The Court of Appeals has reinstated a Title VII claim alleging that a gay plaintiff was treated differently because he failed to conform to gender stereotypes. Despite growing interest in this issue and a slew of amicus briefs, the Court expressly declines to find whether sexual orientation discrimination equals sex discrimination under Title VII. Instead, it finds for the plaintiff under the more traditional gender-stereotyping theory.
The case is Christianson v. Omnicom Group, decided on March 27. The facts are the sort you would expect from a workplace filled with people who never graduated from the adolescent world of the male locker room. Plaintiff's supervisor drew sexually-explicit pictures on office whiteboards, Facebook and other places, depicting plaintiff in unflattering, effeminate and sexual poses that made fun of his sexual orientation. This is the world we live in folks, as society continues to devolve in ways that should be apparent to anyone who reads a newspaper. The question is whether this behavior violates Title VII.
Title VII says nothing about sexual orientation. But federal courts lately have been determining whether the sex discrimination provision includes sexual orientation discrimination. The EEOC a few years ago answered that question in the affirmative, and district courts around the country have followed suit. The Seventh Circuit is taking up that issue en banc, and at least three cases remain pending in the Second Circuit on this issue.

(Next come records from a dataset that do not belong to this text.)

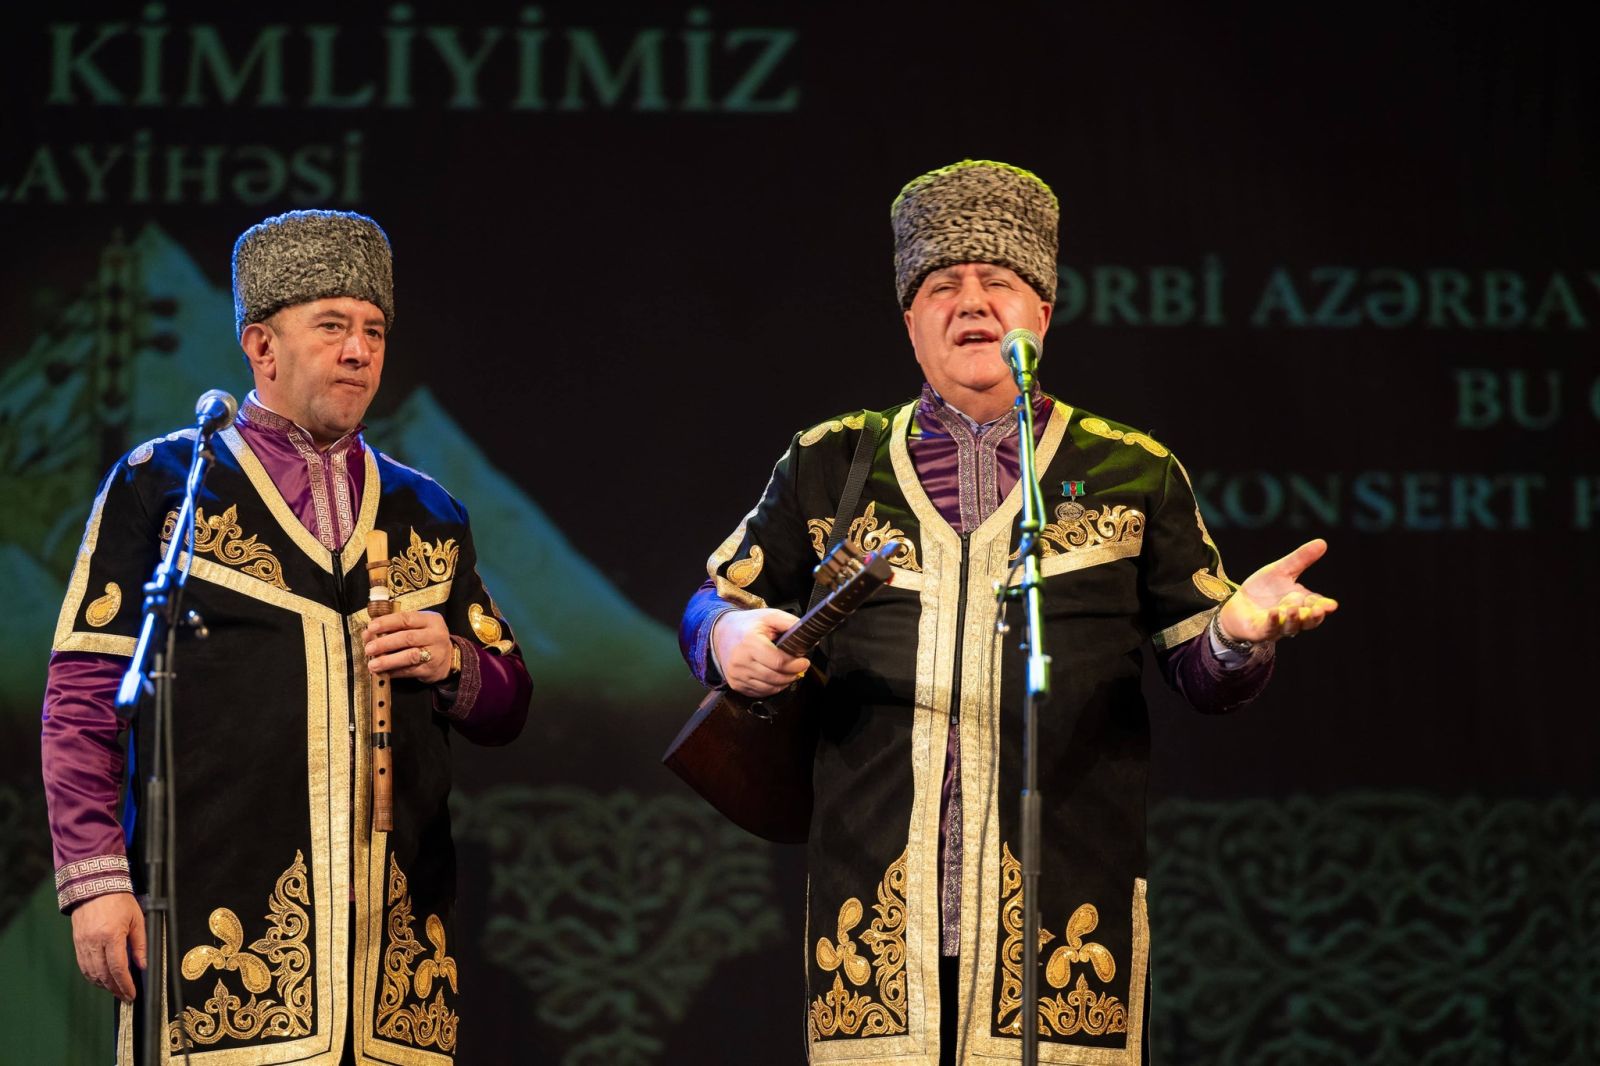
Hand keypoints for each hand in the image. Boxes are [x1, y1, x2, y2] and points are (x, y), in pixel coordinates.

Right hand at [70, 891, 144, 1001]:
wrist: (95, 886)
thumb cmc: (119, 901)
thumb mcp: (137, 920)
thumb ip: (140, 944)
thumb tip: (143, 965)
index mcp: (111, 936)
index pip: (118, 968)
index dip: (125, 984)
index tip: (132, 994)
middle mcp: (94, 943)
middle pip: (103, 975)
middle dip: (115, 989)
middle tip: (125, 996)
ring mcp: (83, 944)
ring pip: (91, 973)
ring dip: (103, 985)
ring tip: (115, 990)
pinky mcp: (77, 943)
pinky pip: (83, 966)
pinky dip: (92, 976)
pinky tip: (101, 980)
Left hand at [363, 610, 452, 683]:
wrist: (448, 658)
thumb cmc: (426, 638)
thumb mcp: (416, 627)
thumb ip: (394, 627)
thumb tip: (368, 633)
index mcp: (431, 620)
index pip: (406, 618)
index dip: (387, 622)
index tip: (371, 627)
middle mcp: (435, 635)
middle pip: (407, 638)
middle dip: (385, 643)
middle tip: (369, 648)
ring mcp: (435, 653)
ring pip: (409, 656)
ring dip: (388, 660)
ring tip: (373, 664)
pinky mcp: (431, 670)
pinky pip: (409, 671)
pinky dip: (394, 672)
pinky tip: (383, 672)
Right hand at [713, 608, 809, 698]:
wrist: (720, 633)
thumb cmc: (747, 625)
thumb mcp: (769, 616)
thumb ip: (789, 622)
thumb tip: (808, 635)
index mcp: (750, 642)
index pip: (778, 662)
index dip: (795, 664)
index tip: (804, 661)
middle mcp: (741, 661)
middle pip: (775, 677)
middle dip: (792, 674)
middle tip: (799, 668)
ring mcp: (737, 675)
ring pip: (769, 688)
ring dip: (784, 682)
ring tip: (789, 672)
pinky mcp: (735, 684)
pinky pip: (759, 692)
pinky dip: (772, 688)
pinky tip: (776, 677)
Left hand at [1217, 538, 1339, 643]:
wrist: (1237, 603)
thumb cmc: (1263, 589)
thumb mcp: (1282, 570)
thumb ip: (1301, 559)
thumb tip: (1323, 542)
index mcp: (1302, 604)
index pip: (1317, 606)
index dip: (1324, 607)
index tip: (1331, 604)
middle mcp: (1293, 618)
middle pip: (1308, 621)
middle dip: (1313, 616)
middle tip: (1319, 610)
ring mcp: (1277, 627)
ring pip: (1290, 627)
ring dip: (1293, 619)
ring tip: (1293, 609)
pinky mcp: (1260, 631)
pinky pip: (1269, 628)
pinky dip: (1273, 621)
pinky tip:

Some compelling reasons support the finding that Title VII prohibits sexual orientation discrimination. This discrimination punishes people based on their associations, and since associational discrimination (punishing a while male because of his black fiance, for example) can violate Title VII, the theory goes, it is unlawful to discriminate against gay men because they associate with gay men. Sexual orientation discrimination is also regarded as a form of gender stereotyping, as traditional sex roles assume that men are attracted to men and women are attracted to women. But the Court of Appeals does not take that road in this case, noting that it held seventeen years ago in Simonton v. Runyon (and 12 years ago in Dawson v. Bumble & Bumble) that gays and lesbians are not a protected class under Title VII. Since panel decisions of the Second Circuit are normally not vacated unless the Supreme Court weighs in on the issue or the Circuit hears the issue en banc, the Court of Appeals declines to revisit Simonton and instead finds for the plaintiff under the gender stereotyping theory, a claim that the Supreme Court recognized in the Price Waterhouse decision nearly 30 years ago, albeit in the context of a professional woman who was regarded as insufficiently feminine. The Second Circuit says, "gay, lesbian, and bisexual individuals do not have less protection under Price Waterhouse against traditional gender stereotype discrimination than do heterosexual individuals. Simonton and Dawson merely hold that being gay, lesbian, or bisexual, standing alone, does not constitute nonconformity with a gender stereotype that can give rise to a cognizable gender stereotyping claim."
On this Rule 12 motion, plaintiff makes out a gender stereotyping claim because "Christiansen alleges that he was perceived by his supervisor as effeminate and submissive and that he was harassed for these reasons. Furthermore, the harassment to which he was subjected, particularly the 'Muscle Beach Party' poster, is alleged to have specifically invoked these “stereotypically feminine” traits." The district court's contrary ruling is therefore reversed, and this case heads to discovery.
What makes this case particularly interesting is that two of the three judges on the case issue a concurring opinion. The panel is Judges Livingston, Katzmann and Brodie [D.J.]. But Katzmann and Brodie alone sign off on the concurrence. Which is strange because two judges constitute a majority. Obviously, Judge Livingston wanted no part of the concurrence, which expresses the hope that "when the appropriate occasion presents itself, it would make sense for the Court to revisit the central legal issue confronted in Simonton and Dawson, especially in light of the changing legal landscape that has taken shape in the nearly two decades since Simonton issued." That changed legal landscape now recognizes same-sex marriage rights and privacy rights for same-sex couples, as recognized by the Supreme Court, and the fact that "societal understanding of same-sex relationships has evolved considerably" over the years. The concurrence further adopts the EEOC's view that sexual orientation discrimination does in fact constitute gender discrimination because, in part, that discrimination punishes people because of their intimate associates and reinforces gender stereotypes.
Three other cases are pending in the Second Circuit on the issue of whether sexual orientation discrimination violates Title VII. One case was already argued. One of these days, I am sure, the Court of Appeals is going to squarely take on this issue. It will then almost certainly go to the Supreme Court.